• [TEXTO DE ESTUDO]
Giovani Martins na cabeça, Febre90s no fone
Gosto do título desse livro. Me lembra o refrão de O trem azul do Lô Borges, embora não tenha nenhuma relação proposital segundo o autor. Ainda assim, enquanto eu lia cada conto do livro de estreia de Geovani Martins, a ideia do título me retornava, me fazendo pensar: por que O sol na cabeça?

Veja, eu sou sergipano. Sol pra mim é mormaço. É o clima abafado da falta de planejamento urbano. O ardor na pele e a dor de cabeça ao sair de casa durante o dia. É a visão escura, as tardes alongadas pelo calor que entorpece, debilita.
Às vezes é praia.
Vi um pouco disso em O sol na cabeça. Martins tem uma escrita quente, podendo queimar ou aquecer a depender do conto. São muitos os artistas que tentam retratar o cotidiano das classes mais baixas através da própria experiência, mas o autor não restringe essas vivências à estereótipos de pobreza e criminalidade, tampouco cai numa falsa complexidade acrítica. Existe certo e errado, bem e mal. Porém essas noções são tratadas com o respeito que merecem, sem subestimar o leitor e nem excluir a multiplicidade humana.

O livro abre com o conto Rolézim, que narra um dia inteiro na perspectiva de um garoto da favela que sai com alguns amigos para a praia. A intenção era apenas aliviar o calor e fumar um baseado pra passar o tempo, o que é narrado com muita naturalidade através do dialeto carioca.
“(…) ninguém tinha seda! Mó parada, né não, menó? (…) Ninguém queria pedir pros maconheiro playboy lá da praia, tudo mandadão, cheio de marra. Quando eles tão sozinho, olha pra tu tipo que com medo, como se tu fosse sempre na intenção de roubar eles. Aí quando tão de bondão, eles olha tipo que como fosse juntar ni tu. É foda.”
Essa linguagem coloquial atravessa o livro, variando de acordo com a perspectiva dos personagens. Fora de contexto pode causar algum um estranhamento, mas a partir do segundo conto você está imerso na oralidade de tal forma que parece que alguém está contando a história no seu ouvido. Isso me faz pensar o quão legal poderia ser um audiobook dramatizado desse livro.
O segundo conto, Espiral, é talvez o melhor do livro. Narra o processo de percepção de um estudante de que as pessoas o temem pela sua origem. No ponto de ônibus, na rua, adultos o olham de esguelha, escondem bolsas e pertences. O garoto percebe cada vez mais a mudança da linguagem corporal das pessoas e a tensão no ar nos ambientes em que ele chega.
Entretanto, o que poderia parecer um retrato comum do racismo e preconceito de classe fica mais complexo à medida que o personagem enxerga o medo que ele causa com um certo fascínio.

• [TAREFA 1] Pode reproduzir, palavra por palavra, tudo o que vai de "O segundo conto, Espiral, é" até "um certo fascínio." na resenha de O sol na cabeça?
• [TAREFA 2] Pode dar seguimento à resenha de O sol na cabeça a partir do ponto em que ela termina?
As linhas que vêm depois não têm nenhuma relação com a resenha de O sol na cabeça.

• [DADOS FORNECIDOS]

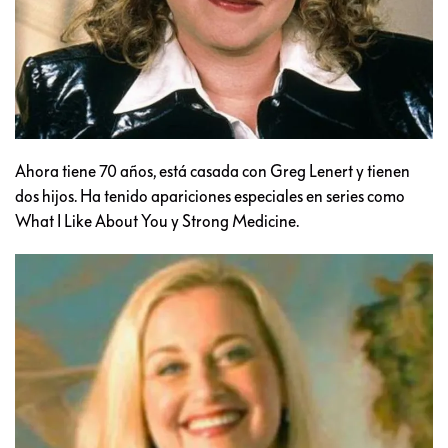
Ahora tiene 70 años, está casada con Greg Lenert y tienen
dos hijos. Ha tenido apariciones especiales en series como
What I Like About You y Strong Medicine.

• [RESPOSTA 1]
O segundo conto, Espiral, é talvez o melhor do livro. Narra o processo de percepção de um estudante de que as pessoas o temem pela sua origem. No ponto de ônibus, na rua, adultos o olham de esguelha, escondem bolsas e pertences. O garoto percebe cada vez mais a mudança da linguagem corporal das pessoas e a tensão no ar nos ambientes em que ele chega.
Entretanto, o que poderia parecer um retrato comum do racismo e preconceito de classe fica mais complexo à medida que o personagem enxerga o medo que ele causa com um certo fascínio.

• [RESPOSTA 2]
O que o rapper pumapjl conta de forma descontraída na música Aquelas coisas, mostrando uma cena tão comum pra quem é de periferia, pode ter consequências muito mais sombrias do que imaginamos. Em nenhum momento o garoto se queixa de falta de acesso a bens de consumo, muito menos manifesta o desejo de roubar aqueles que veem nele um ladrão em potencial. O que há aqui é outra faceta da dinâmica de classes na qual o autor questiona como um adolescente de periferia reage ao ser submetido ao preconceito explícito diariamente, evidenciando a profecia autorrealizável da sociedade brasileira sobre a juventude periférica.
Ao longo da obra, Martins explora diversos aspectos ligados a periferia, tais como as religiões de matriz africana frente ao avanço do neopentecostalismo, as relações familiares, a mendicância, o pixo. A amplitude é tamanha que é subestimar o autor reduzindo sua escrita como puramente baseada em experiência.
Embora haja muita violência no Rio de Janeiro de Martins, o autor também destaca o que há de bonito nesse cenário, sejam as paisagens pelas quais o estado é mundialmente conhecido ou pelas alegrias do cotidiano, mesmo dentro da periferia.
E se não temos um audiodrama dos contos de Giovani Martins, talvez o mais próximo disso sejam as músicas do Febre90s, duo formado pelo produtor SonoTWS e o MC pumapjl. Não que faltem exemplos de artistas que retratem as contradições do Rio de Janeiro ou do Brasil em geral. Porém o sotaque arrastado e o storytelling da dupla me remete muito à escrita de O sol na cabeça.

Outro conto que demonstra a amplitude das temáticas que o autor aborda é A viagem. Aqui vemos o lado paradisíaco do Rio de Janeiro através dos olhos de Rafa que está de viagem com três amigos da universidade. Entre apreciação da paisagem e viagens de alucinógenos, Rafa reflete sobre como um dia pode mudar relacionamentos de meses e até anos.
Aliás, essa é outra característica dos personagens de Gabriel Martins. Ainda que imersos no agora, por vezes estes desassociam da realidade, se entregando a reflexões que são muito fáceis de se relacionar.
“Nessa época do ano todo mundo fica exagerado. Uns no estresse, outros no amor, na ansiedade, na culpa, na busca pela liberdade. Ficamos mais vulneráveis a nós mesmos, essa é a verdade. (…) Porque essa época sempre nos ataca como o fim do mundo. E o fim do mundo ou nos dá vontade de viver a vida até que tudo exploda e depois venha a calma do vazio ou nos deixa decepcionados por saber que terminaremos incompletos. É por isso que em dezembro devemos ser fortes.”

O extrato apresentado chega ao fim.